Saviour Stretchers were put to the test during training at the Port of Milford Haven

Paul Savage of Saviour Medical Ltd. developed check card training programmes initially for the RNLI during his tenure as their Clinical Lead from 2005 to 2014, and was awarded an OBE in 2013 for this intuitive work before setting up his own company. The Maritime Immediate Emergency Care Course, developed in conjunction with the United Kingdom Maritime Pilots Association (UKMPA), is designed specifically for maritime boat crews and dock personnel and uses professional lifesaving equipment that can mean the difference between life and death in the first minutes after a serious trauma or illness.

Seventy staff members from teams across the Port including pilot launch crew, marina operatives, ferry terminal operatives and pilots have already completed the course and another thirteen are due to undertake the training later in the spring. To complement the training the Port has invested over £20,000 in new equipment including additional automated defibrillators, Saviour Stretchers, treatment equipment packs and the treatment check cards developed by Paul Savage which give step-by-step instructions that can provide valuable assistance in an emergency.

Wayne Evans, Health, Safety and Security Manager at the Port of Milford Haven, who arranged the training, said:

"The decision to invest in new equipment and training was made following the lessons learned from a tragic incident at the Port of London last year. A large proportion of our workforce work on or near the water so it’s vital that they have access to the latest first aid advice in case they ever need to draw upon those skills. Safety is the number one priority at the Port and we will always strive to offer the most up to date training to ensure our staff are prepared for whatever they may encounter."

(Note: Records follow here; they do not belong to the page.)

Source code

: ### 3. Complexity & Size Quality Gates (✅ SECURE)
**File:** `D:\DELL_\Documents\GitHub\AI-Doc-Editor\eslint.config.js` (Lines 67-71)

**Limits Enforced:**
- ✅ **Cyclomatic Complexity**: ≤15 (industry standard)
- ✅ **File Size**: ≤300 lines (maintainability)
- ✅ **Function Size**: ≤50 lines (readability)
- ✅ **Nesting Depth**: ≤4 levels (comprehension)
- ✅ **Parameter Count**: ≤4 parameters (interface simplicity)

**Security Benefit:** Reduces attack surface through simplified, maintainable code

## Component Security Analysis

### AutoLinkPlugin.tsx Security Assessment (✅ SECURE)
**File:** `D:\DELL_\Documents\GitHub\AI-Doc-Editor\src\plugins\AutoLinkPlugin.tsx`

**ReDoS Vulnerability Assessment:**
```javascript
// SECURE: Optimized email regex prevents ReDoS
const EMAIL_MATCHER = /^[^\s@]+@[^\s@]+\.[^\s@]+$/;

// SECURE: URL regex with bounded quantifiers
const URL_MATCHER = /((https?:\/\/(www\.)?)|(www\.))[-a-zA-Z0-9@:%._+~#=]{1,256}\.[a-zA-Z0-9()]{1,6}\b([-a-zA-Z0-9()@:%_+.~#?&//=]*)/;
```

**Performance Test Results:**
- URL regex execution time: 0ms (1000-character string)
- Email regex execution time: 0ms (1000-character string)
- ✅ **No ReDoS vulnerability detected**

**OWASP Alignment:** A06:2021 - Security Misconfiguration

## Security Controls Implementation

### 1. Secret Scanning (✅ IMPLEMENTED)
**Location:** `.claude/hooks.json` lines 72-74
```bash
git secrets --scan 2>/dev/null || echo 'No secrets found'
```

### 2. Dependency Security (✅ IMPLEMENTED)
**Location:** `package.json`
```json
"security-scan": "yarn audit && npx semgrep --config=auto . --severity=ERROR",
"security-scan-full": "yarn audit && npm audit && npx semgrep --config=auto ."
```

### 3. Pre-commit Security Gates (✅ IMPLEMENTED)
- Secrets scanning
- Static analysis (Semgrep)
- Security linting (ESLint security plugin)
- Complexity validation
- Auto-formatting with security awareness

Commenting on the training, Paul Savage OBE, said:

"By using a check card training system the memory test is removed from the rescuer and confidence ensues. Couple this with additional effective equipment that is not usually found in standard first aid kits, but matches the responding emergency services where appropriate, and you can create a seamless approach to care. All of this combined can only help to save salvageable life, and enhance the care that maritime workers can offer when required to do so. It worked incredibly well for the RNLI, so spreading it to other maritime professionals was the next obvious step." Above.